When Nancy divorced, she returned home to visit her parents and called Steve. He drove over to show her his brand-new baby. "We looked at each other over the car seat and he said, 'This should have been our baby.' And I said, 'I know!'" They both admitted that they considered themselves soul mates, and began planning an exit. But while Nancy slipped out of her marriage easily, Steve got some sobering news: his wife had gotten pregnant. "He wanted to leave her, and I said no, he had to stay for at least five years," says Nancy. "And he did."

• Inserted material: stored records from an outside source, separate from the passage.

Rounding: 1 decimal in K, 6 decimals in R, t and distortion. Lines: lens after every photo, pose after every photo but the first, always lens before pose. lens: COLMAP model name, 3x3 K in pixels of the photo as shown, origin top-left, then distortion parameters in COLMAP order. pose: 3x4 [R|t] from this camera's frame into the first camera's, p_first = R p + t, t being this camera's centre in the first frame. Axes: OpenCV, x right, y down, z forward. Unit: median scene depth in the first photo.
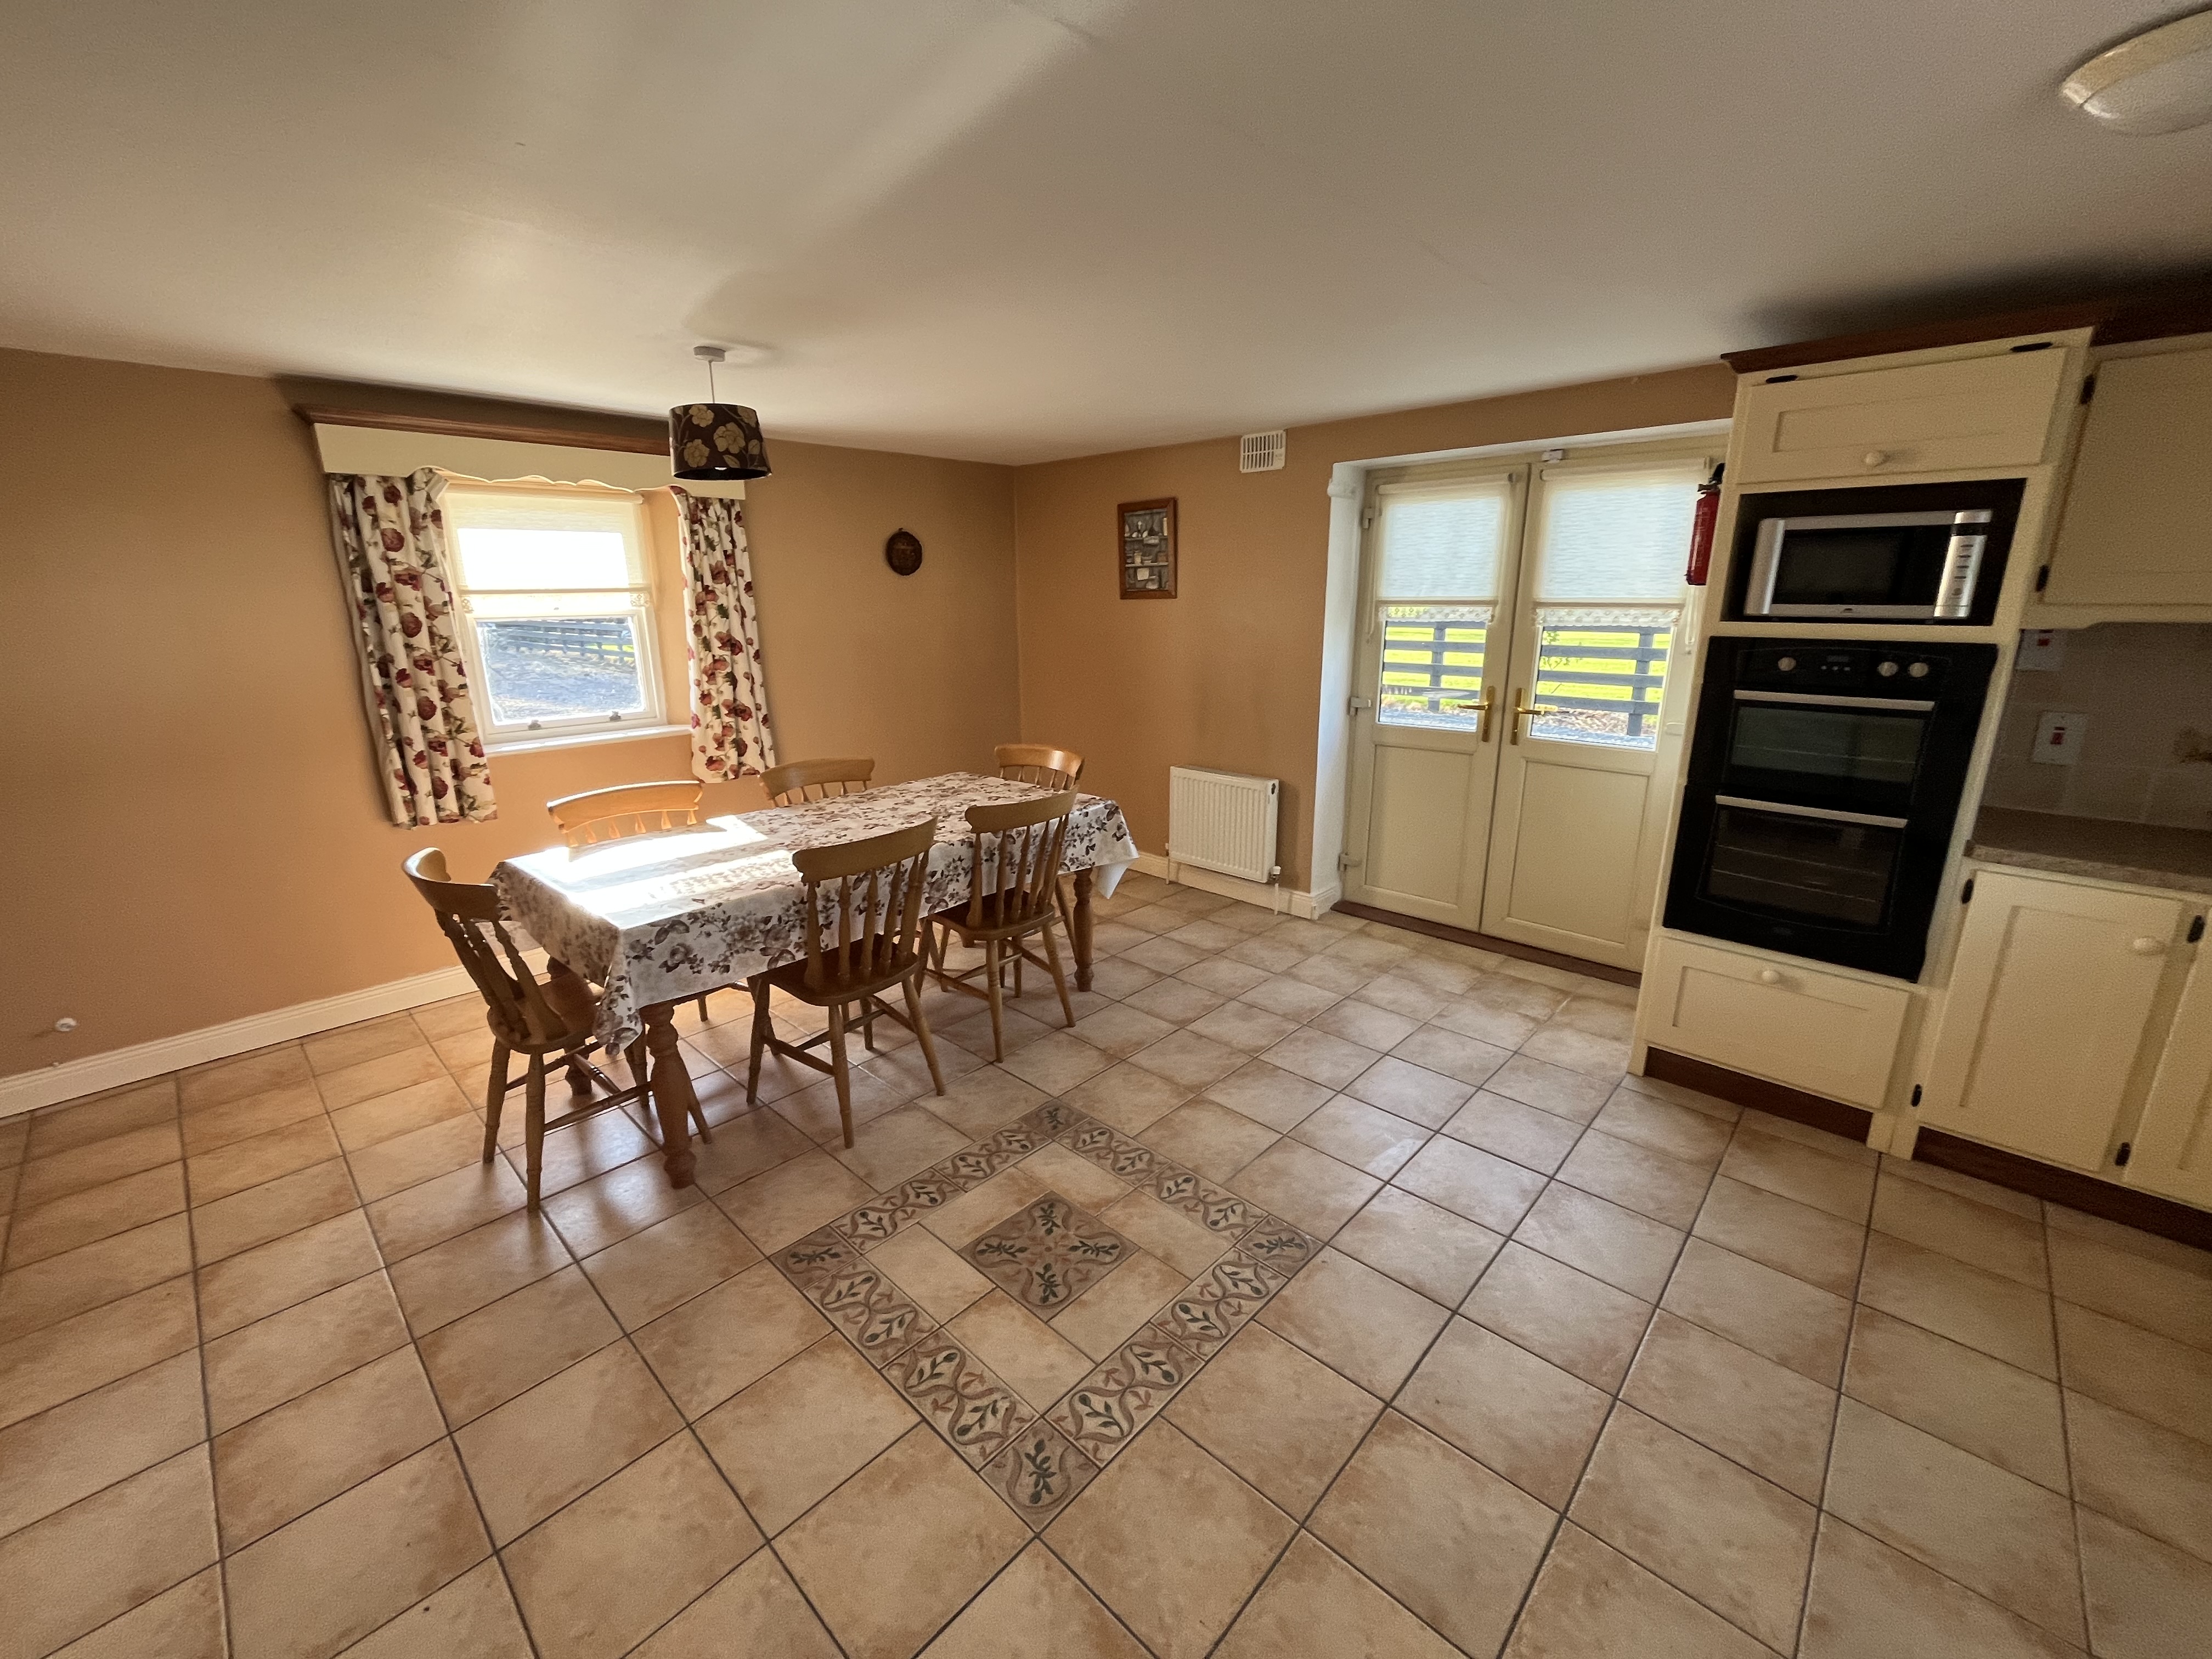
lens RADIAL K [[895.5, 0, 1101.6], [0, 895.5, 822.3], [0, 0, 1]] dist [-0.001836, -0.000288]
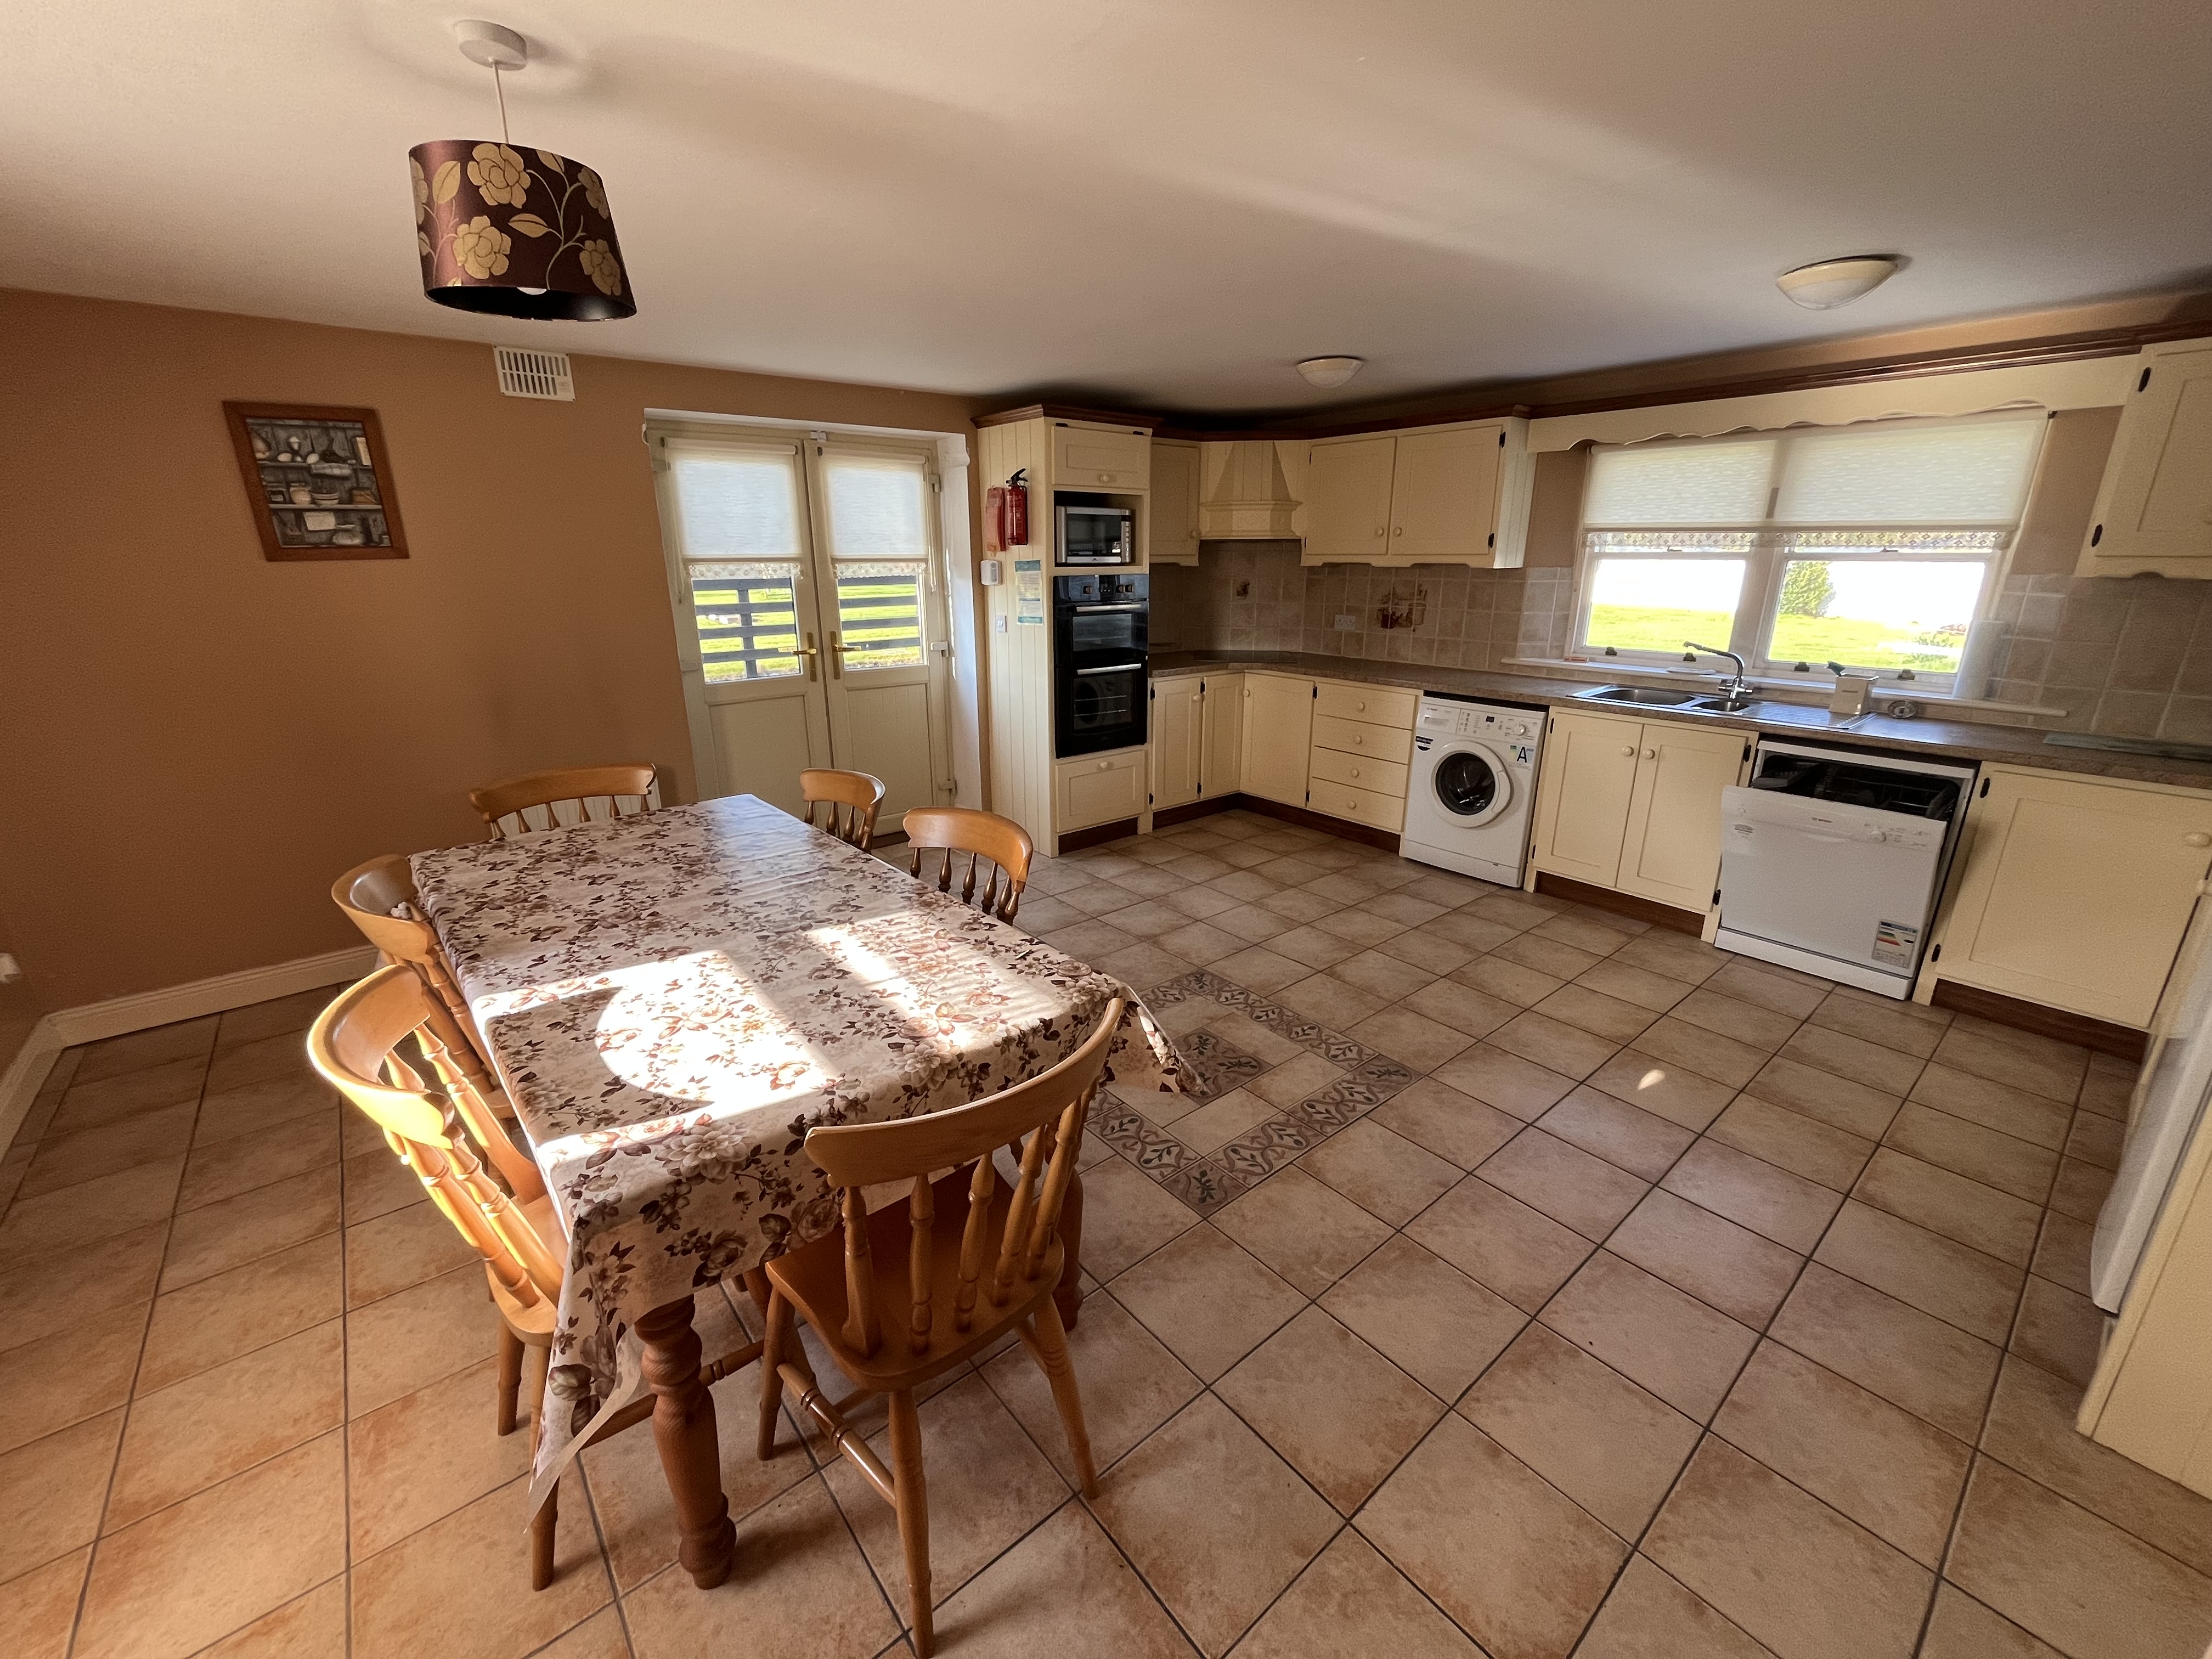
lens RADIAL K [[895.5, 0, 1101.6], [0, 895.5, 822.3], [0, 0, 1]] dist [-0.001836, -0.000288]
pose [[0.124161, -0.282239, 0.951276, -1.034589], [0.249944, 0.936677, 0.245285, -0.169534], [-0.960267, 0.207311, 0.186843, 0.713828]]
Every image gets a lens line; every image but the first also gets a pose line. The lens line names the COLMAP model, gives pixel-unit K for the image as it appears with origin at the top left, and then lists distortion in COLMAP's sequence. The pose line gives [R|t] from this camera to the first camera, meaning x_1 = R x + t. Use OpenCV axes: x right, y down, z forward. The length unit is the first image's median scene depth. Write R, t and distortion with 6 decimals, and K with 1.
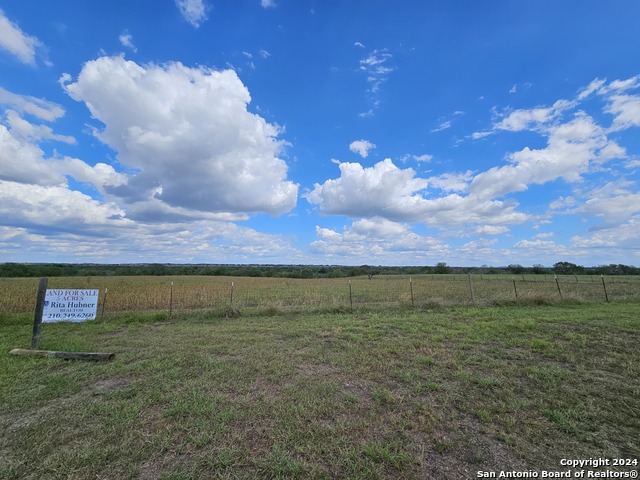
lens RADIAL K [[254.1, 0, 338.5], [0, 254.1, 237.4], [0, 0, 1]] dist [-0.001305, 0.000002]
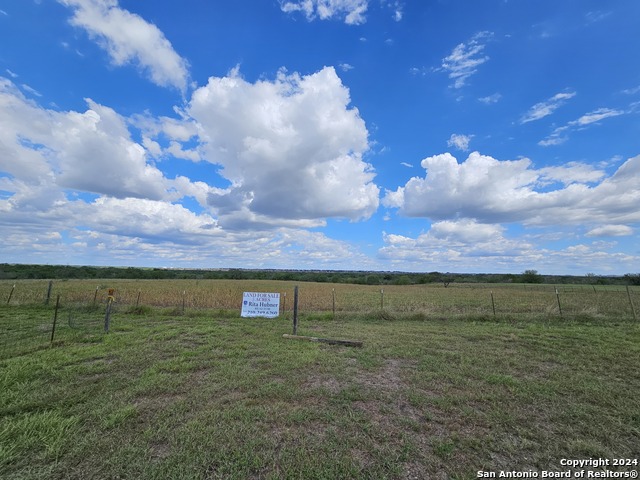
lens RADIAL K [[256.4, 0, 317.4], [0, 256.4, 241.7], [0, 0, 1]] dist [0.000378, 0.000152]
pose [[0.976549, -0.015783, -0.214717, -0.148243], [0.013366, 0.999830, -0.012702, 0.006775], [0.214881, 0.009534, 0.976594, -0.004389]]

Those years passed as Nancy and Steve met in motels, waiting for the right time for him to extricate himself. Contrary to what usually happens in TV movies, he actually did it, and he and Nancy married eight years ago. "It wasn't always easy, but knowing we could have missed this opportunity altogether made us work harder to get through the hard times," says Nancy. "We're each other's true loves."

The Expert Says

"Timing is everything," says Jacobs. "Maybe you are perfectly suited for someone, but you just aren't ready to commit. If you meet that person years later, when you are ready and you can take on the responsibilities of long-term love, everything can be different." In this case, of course, the risk was high, and the difficulties were huge. "This situation is certainly not ideal," he says. "You sure wouldn't want to structure your life this way if you had the choice."

"When you reunite, it's a powerful connection, and it's become trendy because of the Internet," says Kalish. "But the basic principle is the same: if you go looking for a love that was interrupted, the feelings that arise may not be in your control. If you want to protect your marriage, don't go there."

In the end, even a quick trip through Kalish's site proves that the human heart does not always listen to the brain it's connected to. As happy and secure as you think your relationship is, it's not impervious to a bolt of lightning. So if you find your fingers wandering curiously across the keyboard, and you find yourself yearning for a sweet sweet taste of yesterday-pie, put down the mouse and go for a jog. And give your husband an extra kiss. He doesn't need to know why.